Task objective —
The material below should be copied line for line, please, with pictures omitted.

* * * * * * * * *

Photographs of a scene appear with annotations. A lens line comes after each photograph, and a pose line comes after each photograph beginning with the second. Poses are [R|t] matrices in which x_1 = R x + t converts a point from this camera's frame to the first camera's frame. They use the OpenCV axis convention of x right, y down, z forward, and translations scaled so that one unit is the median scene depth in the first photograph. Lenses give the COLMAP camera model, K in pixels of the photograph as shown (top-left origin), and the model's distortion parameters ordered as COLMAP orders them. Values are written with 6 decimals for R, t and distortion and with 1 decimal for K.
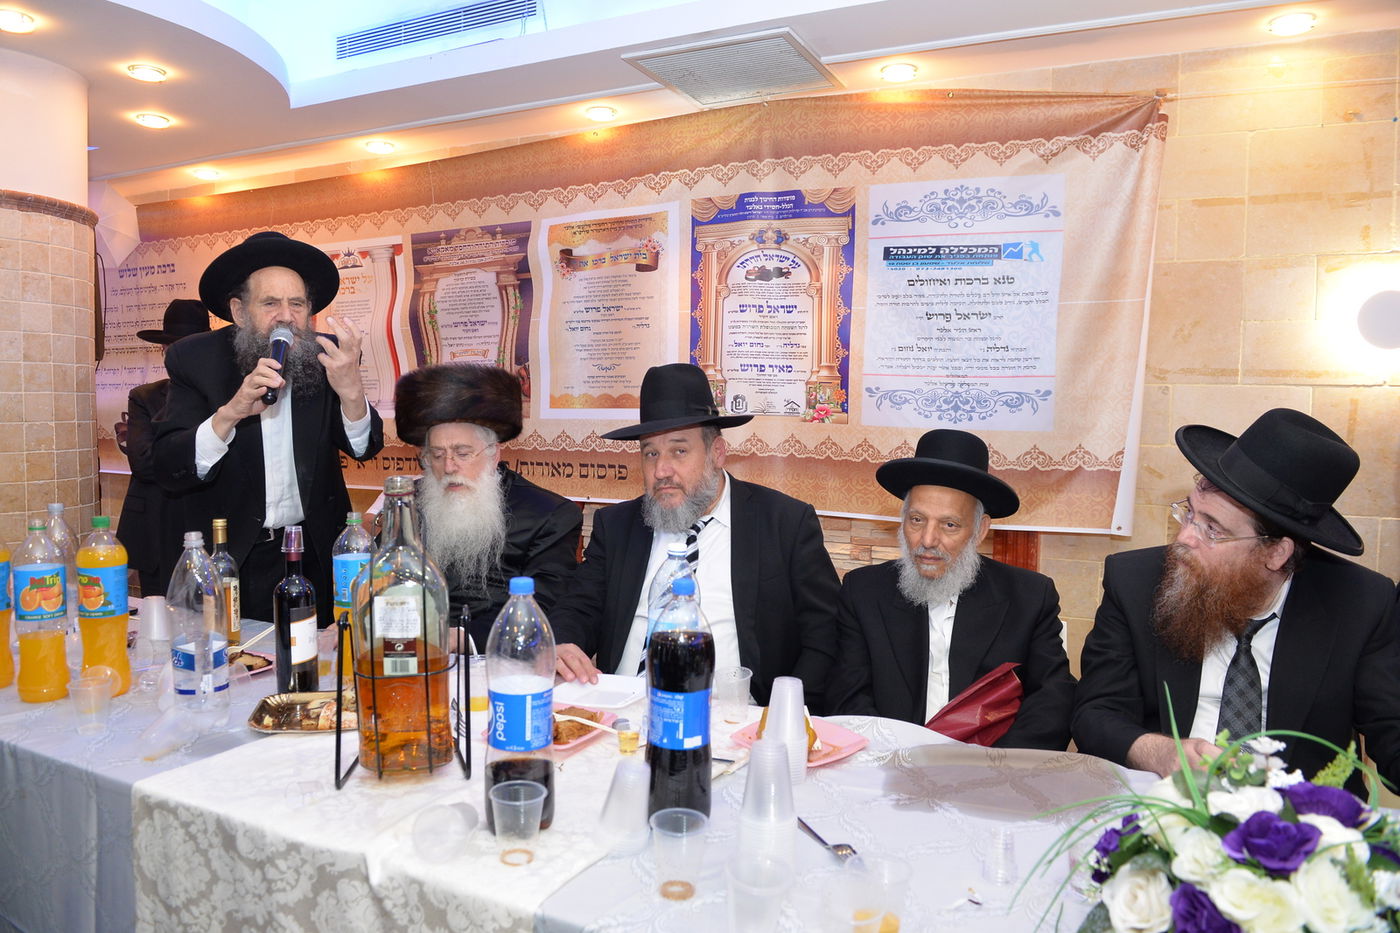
lens RADIAL K [[962.6, 0, 680.1], [0, 962.6, 466.7], [0, 0, 1]] dist [-0.058845, 0.002865]
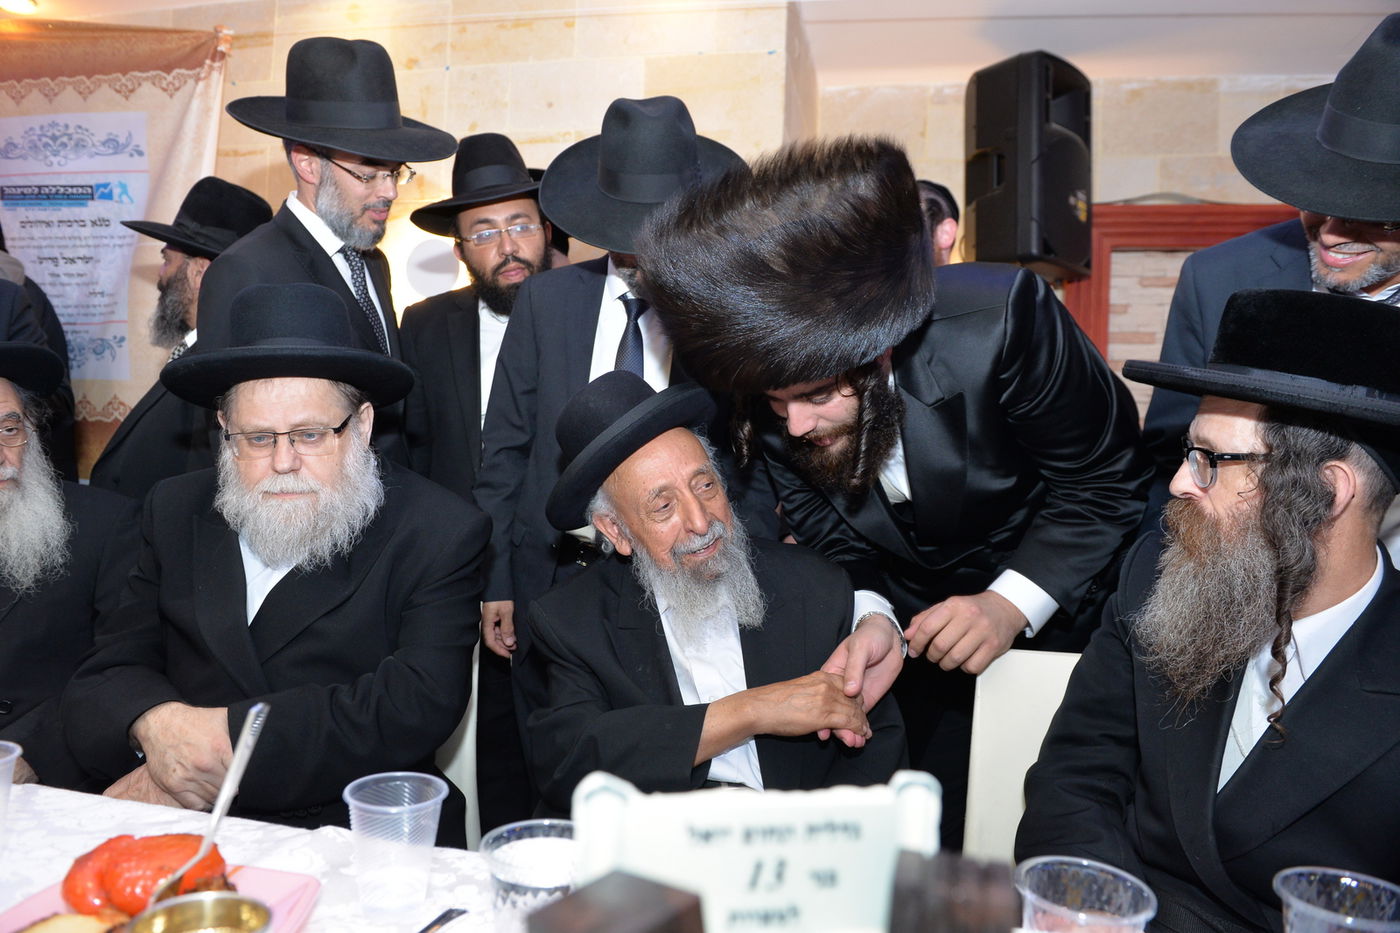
lens RADIAL K [[918.5, 0, 662.2], [0, 918.5, 493.7], [0, 0, 1]] dist [-0.056576, 0.006285]
pose [[0.971436, 0.004735, 0.237254, 0.681530], [-0.007489, 0.999915, 0.010705, 0.063398], [-0.237183, -0.012176, 0.971389, -0.010924]]
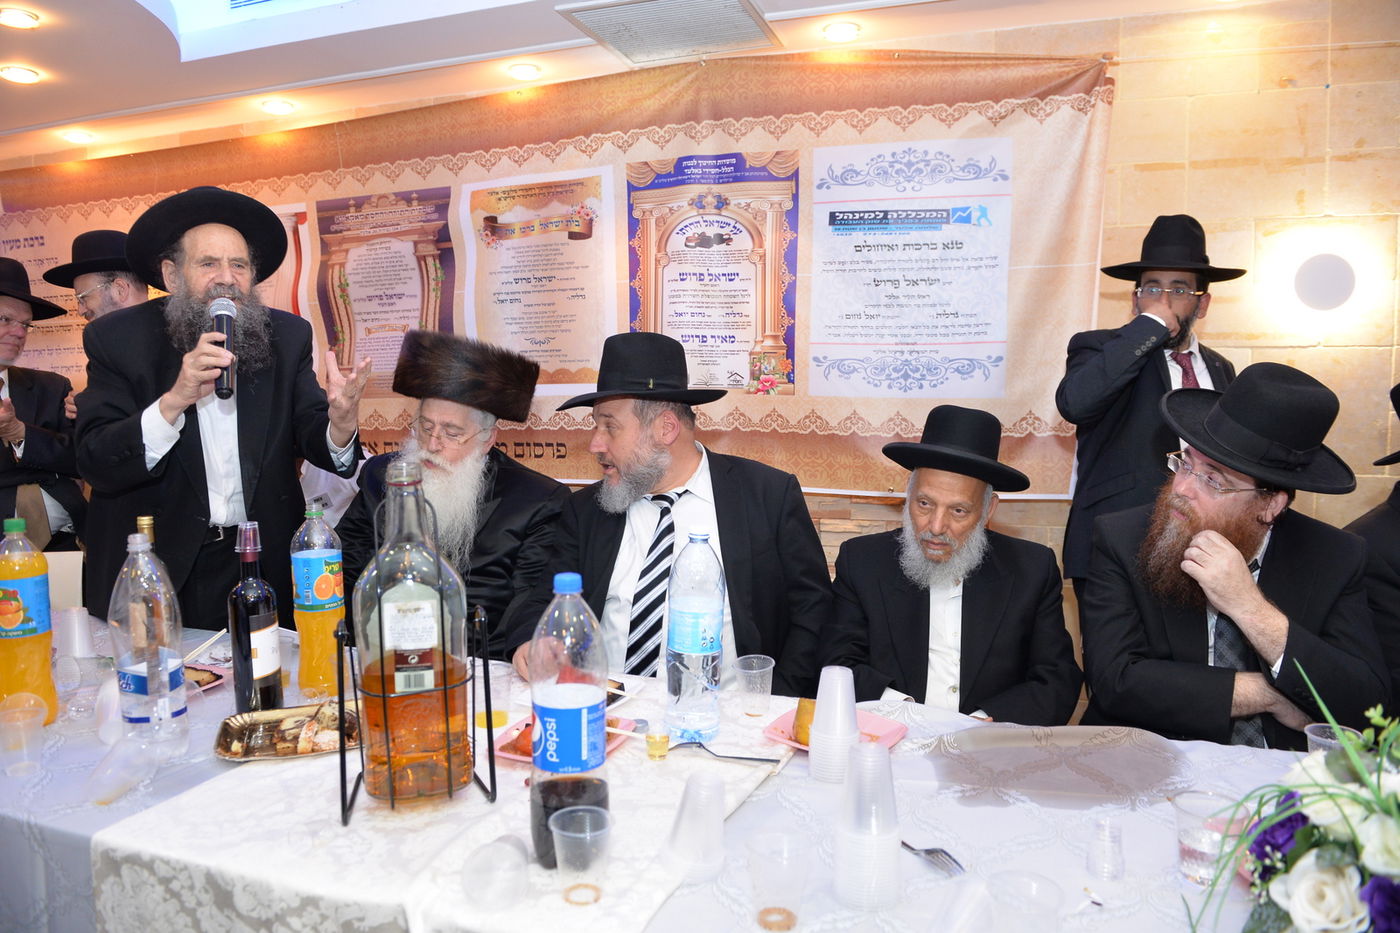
lens RADIAL K [[955.7, 0, 676.1], [0, 955.7, 468.2], [0, 0, 1]] dist [-0.059748, 0.003685]
pose [[0.992575, -0.030407, 0.117775, -0.067948], [0.027173, 0.999211, 0.028969, -0.001210], [-0.118563, -0.025553, 0.992618, 0.053839]]
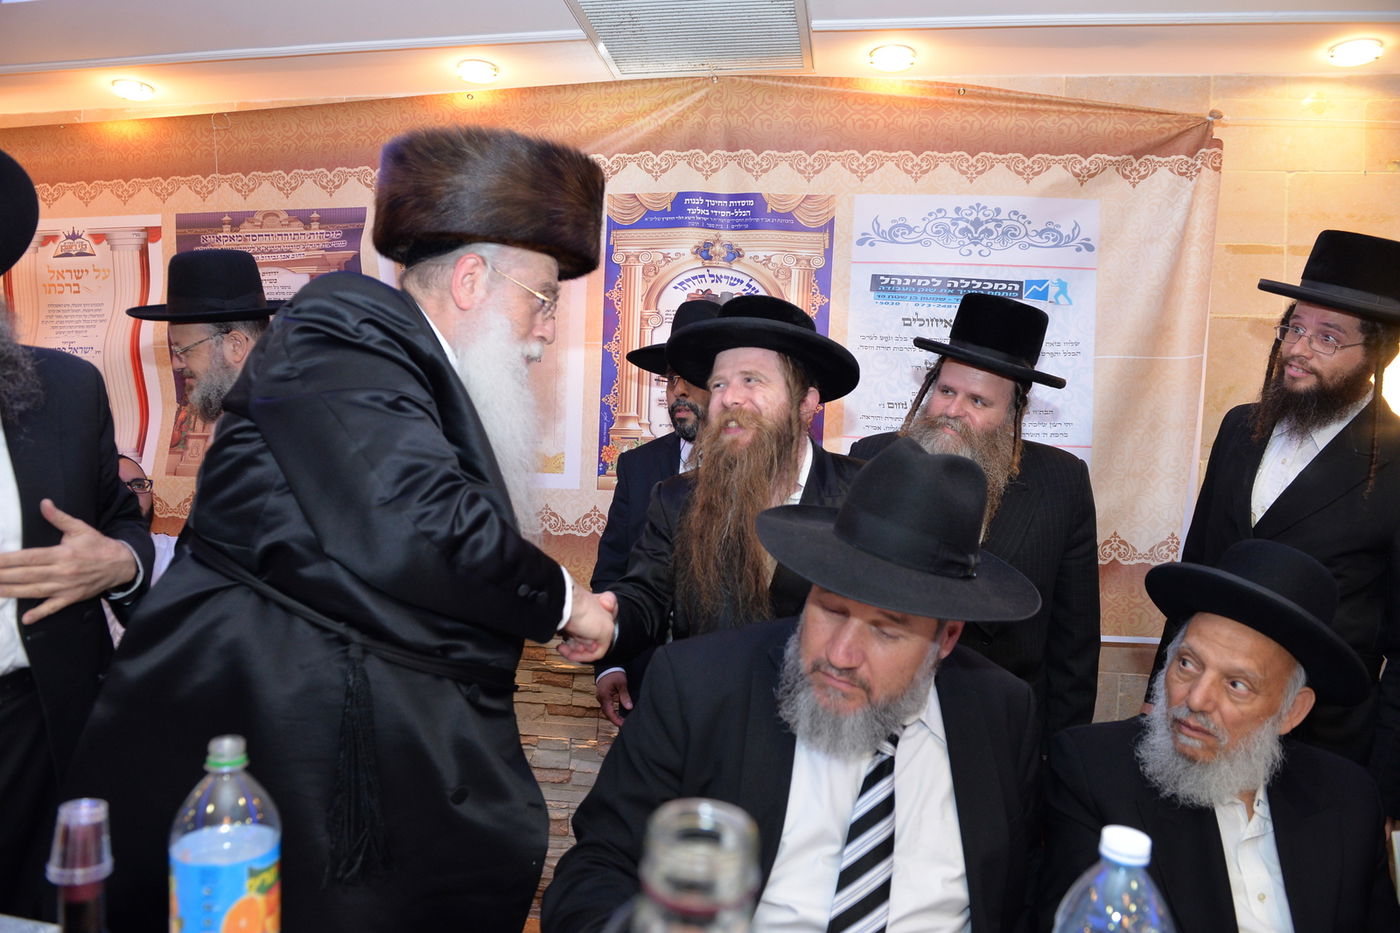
lens RADIAL K [[971.2, 0, 684.6], [0, 971.2, 459.8], [0, 0, 1]] dist [-0.064267, 0.006536]
pose [[0.957259, 0.021518, 0.288429, -0.165669], [-0.006085, 0.998506, -0.054298, -0.037333], [-0.289167, 0.050222, 0.955960, 0.317267]]
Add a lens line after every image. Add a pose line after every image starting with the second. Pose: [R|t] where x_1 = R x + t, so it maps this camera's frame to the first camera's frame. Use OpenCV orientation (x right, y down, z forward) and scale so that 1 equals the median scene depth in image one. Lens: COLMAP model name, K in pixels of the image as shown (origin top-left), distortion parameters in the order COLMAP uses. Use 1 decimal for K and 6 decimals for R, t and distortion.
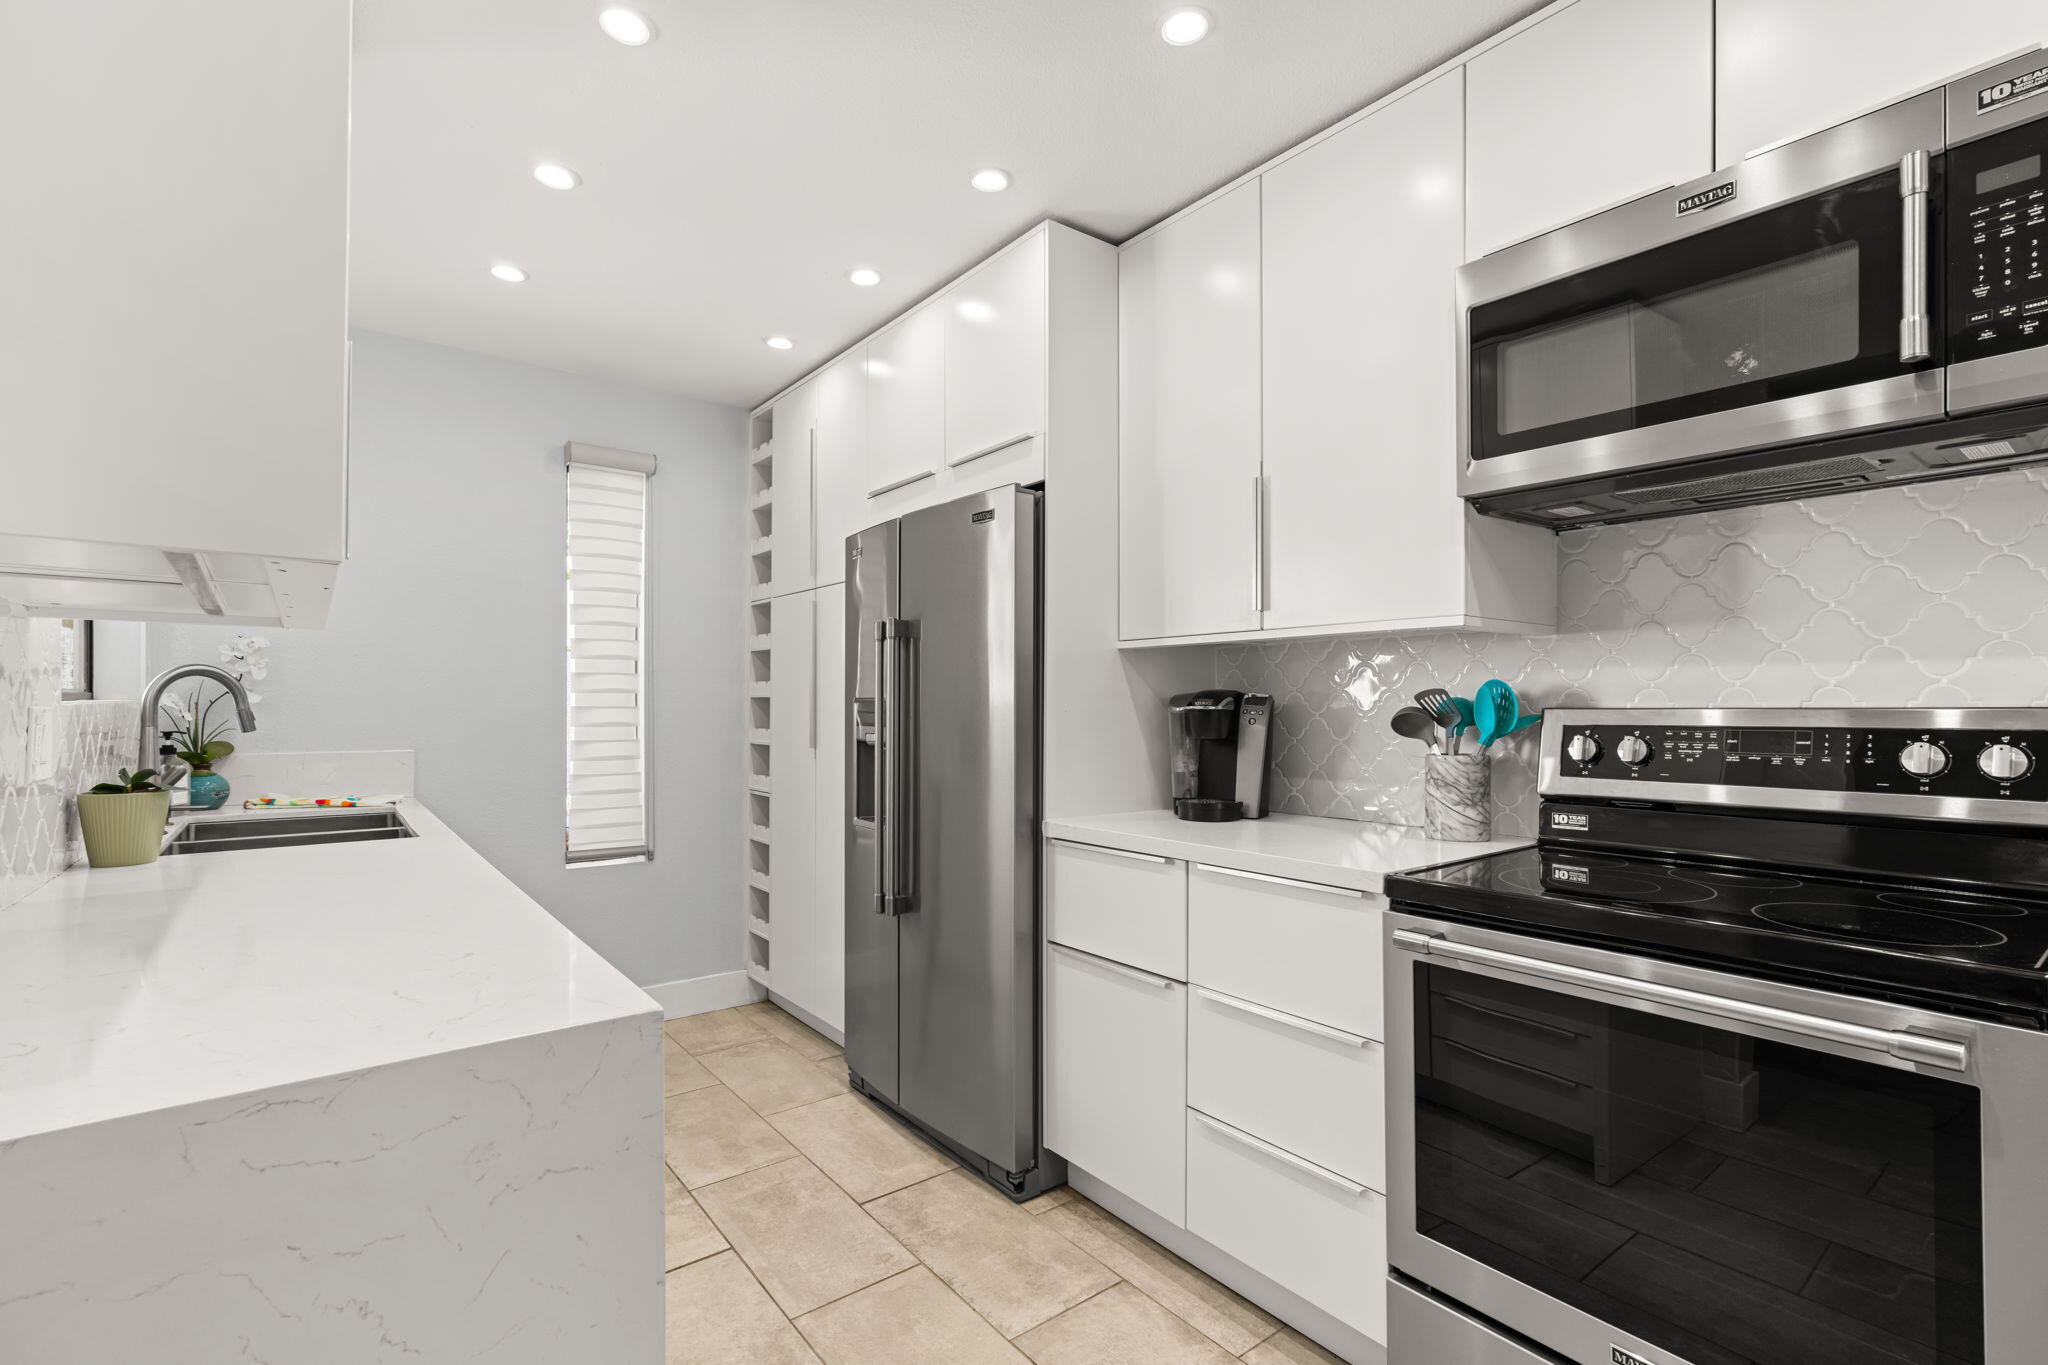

* * * * * * * * *

Solution —
Photographs of a scene appear with annotations. A lens line comes after each photograph, and a pose line comes after each photograph beginning with the second. Poses are [R|t] matrices in which x_1 = R x + t converts a point from this camera's frame to the first camera's frame. They use the OpenCV axis convention of x right, y down, z forward, and translations scaled so that one unit is the median scene depth in the first photograph. Lenses give the COLMAP camera model, K in pixels of the photograph as shown (top-left origin), and the model's distortion parameters ordered as COLMAP orders them. Values are written with 6 decimals for R, t and distortion and with 1 decimal for K.
lens RADIAL K [[962.6, 0, 680.1], [0, 962.6, 466.7], [0, 0, 1]] dist [-0.058845, 0.002865]
lens RADIAL K [[918.5, 0, 662.2], [0, 918.5, 493.7], [0, 0, 1]] dist [-0.056576, 0.006285]
pose [[0.971436, 0.004735, 0.237254, 0.681530], [-0.007489, 0.999915, 0.010705, 0.063398], [-0.237183, -0.012176, 0.971389, -0.010924]]
lens RADIAL K [[955.7, 0, 676.1], [0, 955.7, 468.2], [0, 0, 1]] dist [-0.059748, 0.003685]
pose [[0.992575, -0.030407, 0.117775, -0.067948], [0.027173, 0.999211, 0.028969, -0.001210], [-0.118563, -0.025553, 0.992618, 0.053839]]
lens RADIAL K [[971.2, 0, 684.6], [0, 971.2, 459.8], [0, 0, 1]] dist [-0.064267, 0.006536]
pose [[0.957259, 0.021518, 0.288429, -0.165669], [-0.006085, 0.998506, -0.054298, -0.037333], [-0.289167, 0.050222, 0.955960, 0.317267]]
Add a lens line after every image. Add a pose line after every image starting with the second. Pose: [R|t] where x_1 = R x + t, so it maps this camera's frame to the first camera's frame. Use OpenCV orientation (x right, y down, z forward) and scale so that 1 equals the median scene depth in image one. Lens: COLMAP model name, K in pixels of the image as shown (origin top-left), distortion parameters in the order COLMAP uses. Use 1 decimal for K and 6 decimals for R, t and distortion.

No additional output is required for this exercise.